## YOUR ASSIGNMENT:
Retype exactly the stretch of lines that begins at the line containing "(IHC) histopathology image" and ends at the last line of the data, with no other lines.

## INPUT DATA:
- - - -
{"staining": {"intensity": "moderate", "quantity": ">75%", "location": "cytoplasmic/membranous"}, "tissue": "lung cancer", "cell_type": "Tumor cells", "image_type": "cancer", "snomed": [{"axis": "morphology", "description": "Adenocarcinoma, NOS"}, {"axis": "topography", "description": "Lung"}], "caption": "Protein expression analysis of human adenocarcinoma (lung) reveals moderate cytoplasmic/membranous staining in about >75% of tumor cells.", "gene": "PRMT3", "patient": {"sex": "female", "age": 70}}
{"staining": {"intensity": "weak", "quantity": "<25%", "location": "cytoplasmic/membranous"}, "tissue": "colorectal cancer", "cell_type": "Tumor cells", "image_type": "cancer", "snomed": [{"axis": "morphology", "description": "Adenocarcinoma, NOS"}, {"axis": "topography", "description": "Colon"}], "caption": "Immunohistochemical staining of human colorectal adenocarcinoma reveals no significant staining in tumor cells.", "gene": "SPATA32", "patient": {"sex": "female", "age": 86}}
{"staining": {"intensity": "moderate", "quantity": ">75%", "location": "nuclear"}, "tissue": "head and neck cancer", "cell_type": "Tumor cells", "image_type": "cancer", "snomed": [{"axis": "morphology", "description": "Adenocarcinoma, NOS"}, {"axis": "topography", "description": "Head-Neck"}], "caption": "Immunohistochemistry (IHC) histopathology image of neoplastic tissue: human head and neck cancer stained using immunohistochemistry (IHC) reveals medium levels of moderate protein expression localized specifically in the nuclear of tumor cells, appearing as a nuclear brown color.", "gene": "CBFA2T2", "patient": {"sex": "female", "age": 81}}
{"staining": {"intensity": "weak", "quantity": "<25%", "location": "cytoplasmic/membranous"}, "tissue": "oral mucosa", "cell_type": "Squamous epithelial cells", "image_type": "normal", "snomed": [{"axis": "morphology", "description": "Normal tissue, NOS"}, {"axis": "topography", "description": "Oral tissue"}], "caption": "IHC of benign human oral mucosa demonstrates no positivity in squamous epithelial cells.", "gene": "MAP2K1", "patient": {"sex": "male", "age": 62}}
- - - -
## OUTPUT BELOW:
{"staining": {"intensity": "moderate", "quantity": ">75%", "location": "nuclear"}, "tissue": "head and neck cancer", "cell_type": "Tumor cells", "image_type": "cancer", "snomed": [{"axis": "morphology", "description": "Adenocarcinoma, NOS"}, {"axis": "topography", "description": "Head-Neck"}], "caption": "Immunohistochemistry (IHC) histopathology image of neoplastic tissue: human head and neck cancer stained using immunohistochemistry (IHC) reveals medium levels of moderate protein expression localized specifically in the nuclear of tumor cells, appearing as a nuclear brown color.", "gene": "CBFA2T2", "patient": {"sex": "female", "age": 81}}
{"staining": {"intensity": "weak", "quantity": "<25%", "location": "cytoplasmic/membranous"}, "tissue": "oral mucosa", "cell_type": "Squamous epithelial cells", "image_type": "normal", "snomed": [{"axis": "morphology", "description": "Normal tissue, NOS"}, {"axis": "topography", "description": "Oral tissue"}], "caption": "IHC of benign human oral mucosa demonstrates no positivity in squamous epithelial cells.", "gene": "MAP2K1", "patient": {"sex": "male", "age": 62}}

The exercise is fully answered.